Among the Living

“Why do you look for the living among the dead?”  (Luke 24:5)

These words, spoken by an angel at the empty tomb on Easter morning, haunt us—don’t they?  They are words of hope but also of chastisement.  We are people of the empty cross—we claim to celebrate the Resurrection every Sunday—and yet so often, we look for the living and breathing Christ only in the pages of record of a history that is dead and gone.  We look for the living among the dead when we try to trap Jesus in the pages of the Bible only, and we fail to see him in the everyday world that we inhabit.  As Jesus himself said, “God is a God of the living, not the dead.”  That isn’t to say we should have no appreciation for the story of what happened.  On the contrary, we gather together in the first week of April on Thursday and on Friday nights to remember that story that so often moves us to tears.

On Thursday we hear about the Last Supper that Jesus shared with his disciples.  It was a celebration of the Passover meal, that yearly ritual in which all Jews remembered together with friends and family the powerful events of their own history, in which God brought them out of slavery in Egypt and carried them into the Promised Land.  God had commanded his people to remember this event by participating in a meal each year.  God knows us so well because God created us.  And isn’t it true that sometimes a smell or a taste can cue a memory in our minds so vividly?  Remembering is re-membering the past and how it continues to shape us.  In our service, the stories of each of the disciples will be “re-membered” by a person in our congregation portraying that person in a “Living Last Supper” inspired by DaVinci’s masterpiece.

On Friday, we hear the story of Jesus’ passion in the Tenebrae service.  “Tenebrae” means darkness, and as the story unfolds and candles on the bare altar are extinguished, we’ll experience together perhaps a small taste of the darkness that must have been experienced that day by Jesus and his followers.  That darkness is important.  Darkness is integral to a deep and vibrant spirituality.  St. John of the Cross was a 16th century Spanish priest who wrote about a “dark night of the soul” when describing the spiritual journey toward God.  It is our fate to suffer and to grieve and to not comprehend the depth and breadth of the Truth and Love which envelops us.  Fortunately, it doesn’t have to be that we suffer and grieve on our own or remain ignorant forever.  So on Good Friday we gather in the darkness together.  We huddle beneath the cross and hear the last words a loving savior gave his faithful followers.

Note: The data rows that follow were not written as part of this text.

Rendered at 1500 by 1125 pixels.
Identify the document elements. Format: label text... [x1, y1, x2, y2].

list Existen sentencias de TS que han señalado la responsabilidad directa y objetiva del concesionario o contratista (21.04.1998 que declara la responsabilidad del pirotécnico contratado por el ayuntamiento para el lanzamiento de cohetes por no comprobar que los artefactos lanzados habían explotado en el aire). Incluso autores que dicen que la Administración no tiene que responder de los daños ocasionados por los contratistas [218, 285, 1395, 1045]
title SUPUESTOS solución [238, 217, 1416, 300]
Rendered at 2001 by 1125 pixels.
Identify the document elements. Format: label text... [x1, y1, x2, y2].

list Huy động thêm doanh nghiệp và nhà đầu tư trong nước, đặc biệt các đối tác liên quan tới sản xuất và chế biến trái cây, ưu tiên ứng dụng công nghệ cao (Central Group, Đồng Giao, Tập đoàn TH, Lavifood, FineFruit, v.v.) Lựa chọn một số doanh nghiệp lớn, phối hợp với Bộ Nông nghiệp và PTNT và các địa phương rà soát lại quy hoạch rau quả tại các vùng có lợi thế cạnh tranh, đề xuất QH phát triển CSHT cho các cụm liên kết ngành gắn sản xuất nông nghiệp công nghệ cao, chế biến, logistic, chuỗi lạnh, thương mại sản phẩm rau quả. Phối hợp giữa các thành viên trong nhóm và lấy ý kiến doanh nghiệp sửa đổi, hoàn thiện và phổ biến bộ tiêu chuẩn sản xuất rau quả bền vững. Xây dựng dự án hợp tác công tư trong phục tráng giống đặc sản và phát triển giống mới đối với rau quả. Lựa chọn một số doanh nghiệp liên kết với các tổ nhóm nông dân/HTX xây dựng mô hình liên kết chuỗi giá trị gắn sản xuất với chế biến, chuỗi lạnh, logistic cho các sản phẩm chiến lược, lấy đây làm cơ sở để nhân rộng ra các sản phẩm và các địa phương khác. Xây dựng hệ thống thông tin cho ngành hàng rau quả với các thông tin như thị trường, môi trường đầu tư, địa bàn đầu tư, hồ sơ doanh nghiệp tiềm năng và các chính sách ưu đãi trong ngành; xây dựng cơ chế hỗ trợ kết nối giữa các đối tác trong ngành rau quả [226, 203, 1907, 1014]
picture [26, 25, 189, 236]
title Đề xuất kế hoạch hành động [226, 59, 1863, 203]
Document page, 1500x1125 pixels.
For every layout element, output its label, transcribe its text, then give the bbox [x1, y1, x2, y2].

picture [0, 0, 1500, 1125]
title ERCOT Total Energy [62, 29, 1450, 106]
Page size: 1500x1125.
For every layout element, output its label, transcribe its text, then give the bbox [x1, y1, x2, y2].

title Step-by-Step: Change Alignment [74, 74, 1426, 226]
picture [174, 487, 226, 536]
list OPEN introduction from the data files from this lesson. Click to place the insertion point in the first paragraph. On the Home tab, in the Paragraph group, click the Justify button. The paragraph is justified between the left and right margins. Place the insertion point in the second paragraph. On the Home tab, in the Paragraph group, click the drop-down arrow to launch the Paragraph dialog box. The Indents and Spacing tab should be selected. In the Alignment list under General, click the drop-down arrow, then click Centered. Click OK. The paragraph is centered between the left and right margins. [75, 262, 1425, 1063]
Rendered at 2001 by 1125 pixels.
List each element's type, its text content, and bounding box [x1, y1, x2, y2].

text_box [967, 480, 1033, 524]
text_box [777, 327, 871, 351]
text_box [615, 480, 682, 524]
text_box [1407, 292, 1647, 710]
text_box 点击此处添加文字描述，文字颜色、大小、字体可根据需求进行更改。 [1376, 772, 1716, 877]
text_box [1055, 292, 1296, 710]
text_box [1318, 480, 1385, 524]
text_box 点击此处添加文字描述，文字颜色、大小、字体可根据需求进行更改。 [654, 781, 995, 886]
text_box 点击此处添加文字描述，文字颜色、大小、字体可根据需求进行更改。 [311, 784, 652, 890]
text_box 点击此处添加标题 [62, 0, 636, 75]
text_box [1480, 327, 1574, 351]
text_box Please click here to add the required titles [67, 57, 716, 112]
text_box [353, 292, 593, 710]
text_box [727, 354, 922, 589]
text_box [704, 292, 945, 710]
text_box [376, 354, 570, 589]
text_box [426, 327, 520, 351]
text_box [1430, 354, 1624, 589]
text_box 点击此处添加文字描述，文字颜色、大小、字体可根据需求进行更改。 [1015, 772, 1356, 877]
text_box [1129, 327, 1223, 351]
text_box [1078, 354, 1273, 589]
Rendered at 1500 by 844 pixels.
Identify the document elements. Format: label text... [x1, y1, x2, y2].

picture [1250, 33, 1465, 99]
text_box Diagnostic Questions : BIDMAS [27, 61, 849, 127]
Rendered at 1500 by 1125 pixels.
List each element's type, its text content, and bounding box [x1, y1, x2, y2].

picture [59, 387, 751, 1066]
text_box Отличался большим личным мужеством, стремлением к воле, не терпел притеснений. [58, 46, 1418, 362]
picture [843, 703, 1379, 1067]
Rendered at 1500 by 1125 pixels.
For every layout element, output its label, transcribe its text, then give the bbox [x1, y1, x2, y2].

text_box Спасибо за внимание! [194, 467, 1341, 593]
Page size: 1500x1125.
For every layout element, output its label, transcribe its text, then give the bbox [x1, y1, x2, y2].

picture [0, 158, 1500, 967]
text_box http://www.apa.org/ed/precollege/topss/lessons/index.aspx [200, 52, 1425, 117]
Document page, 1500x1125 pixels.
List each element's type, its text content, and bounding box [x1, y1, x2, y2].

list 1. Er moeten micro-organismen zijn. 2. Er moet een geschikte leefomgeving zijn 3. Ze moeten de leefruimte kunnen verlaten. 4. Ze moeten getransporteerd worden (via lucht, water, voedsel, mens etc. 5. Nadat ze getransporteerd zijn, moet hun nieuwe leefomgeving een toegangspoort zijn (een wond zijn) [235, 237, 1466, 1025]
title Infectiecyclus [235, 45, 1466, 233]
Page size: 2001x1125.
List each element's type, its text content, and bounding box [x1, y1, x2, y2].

On Easter Sunday, the Good News breaks open like that jar of nard that Mary used to anoint Jesus’ feet for burial.  The Good News “fills the whole” place, as we hear of the surprised wonder of the disciples.  But, as the angel said, we do not look for the living among the dead.  The miracle of the resurrection, for us, is not only that Christ conquers death and returns to his disciples in a living and breathing body.  It is the miracle that continues 50 days later, at Pentecost, when Jesus imparts his Spirit on the group that is gathered in his name and changes them into a living, collective, body.  So, when we only seek Jesus in the pages of a story, however rich and beautiful and life-giving that story is—if our gaze is only directed toward the scriptures to try and find the meaning and power of a Living and Loving God, we are looking for the living among the dead.  When we enact those scriptures, when we respond to them by living lives that are inspired (literally “breathed into”) by them, they become the “Living Word” that we so often call the Bible.  Those words tell us to look around for God—look in our daily lives.  Look especially at the poor and mourning.  Pay close attention to those who are oppressed or maligned.  It is easy to be inspired by the beauty of creation—and I can attest to the power of finding God’s presence in a magnificent sunset or in a grand mountain vista.  But Jesus reminds us to not forget about the underbelly of creation too. Do we see God’s presence in the people the world says are repulsive?  Jesus says, “I am there.”  It is when we open our eyes to this truth that we seek the living among the living.